12. All the same Processing

Nonetheless Processing is a New York Times culture podcast that's hosted by Jenna Wortham, staff author for The New York Times Mag and co-editor of Blackness Futures, and Pulitzer Prize-winning Times critic-at-large Wesley Morris. Formatted as a give-and-take between the co-hosts — and oftentimes punctuated by interviews, guests' insight and soundbites from media — Nevertheless Processing takes on everything from current events to works of art and pop culture, and it does and then with a tone The Atlantic chosen "precipitous and intellectual, goofy and raw."

Photo Courtesy: The New York Times

Whether the hosts are putting Toni Morrison's Dear and Jordan Peele's Us (2019) into conversation or interrogating how works of dystopian and utopian fiction can aid us imagine a meliorate world, Wortham and Morris take a comfortable, energizing chemical science. Equally they become excited nearly where their chat leads, you experience that, as well. "Perhaps now more than e'er," Thomas Curry writes in AnOther mag, "Even so Processing'southward render, with Morris and Wortham'southward blend of familiar intimacy and incisive criticism, is a welcome condolement."

13. Borrasca

Relatively new to the scene, QCode'south narrative dramas are oft produced, in part, by a large-name star, and Borrasca is no exception. Hither, Riverdale'southward Cole Sprouse plays Sam Walker, a human who, later on years of personal struggle and keeping things pent upwardly, tells his parole officer, Leah Dixon (Lisa Edelstein), about a disturbing serial of events that occurred in his childhood after his family moved to the small town of Drisking, Missouri. Each episode begins and ends with a session between Sam and Leah, but sandwiched in between are flashbacks that highlight key moments in Sam'south past.

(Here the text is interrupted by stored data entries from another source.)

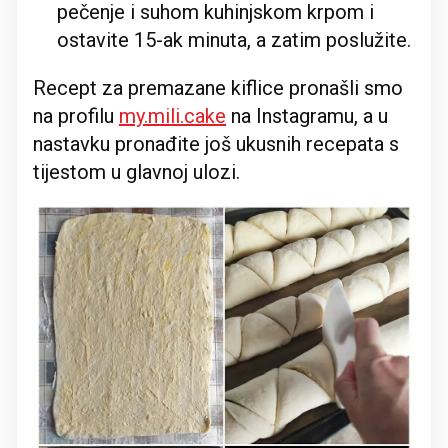
pečenje i suhom kuhinjskom krpom i
ostavite 15-ak minuta, a zatim poslužite.
Recept za premazane kiflice pronašli smo
na profilu
my.mili.cake
na Instagramu, a u
nastavku pronađite još ukusnih recepata s
tijestom u glavnoj ulozi.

Photo Courtesy: @Qcodemedia/Twitter

In the starting time episode, a young Sam befriends two other Drisking kids, Kyle (Daniel Webber) and Kimber (Sarah Yarkin). While on a bike ride, a horrifying sound known as the "Borrasca Scream" tears through the wood. Kyle and Kimber explain that no 1 knows the origins of the scream — information technology's just something that happens — and, in its aftermath, the older teens in town throw a Borrasca party at a creepy treehouse in the woods. Sam finds his world upended when his ain sister, Whitney (Peyton Kennedy), vanishes at 1 of these parties. Although his parents choose to believe that Whitney only ran away, Sam is convinced that something more nefarious is going on — and that it connects to Borrasca, this place of legend.

Written by Rebecca Klingel, this horror podcast started equally a multi-part short story that Klingel (a.thousand.a. CK Walker) posted on Reddit's r/nosleep community, where it won the subreddit's laurels for Scariest Story in 2015. Pro tip: Equally is the instance with The Left Right Game, definitely listen to this dark, disturbing and all-consuming audio drama with headphones — the sound blueprint is unparalleled and merely adds to the immersive atmosphere.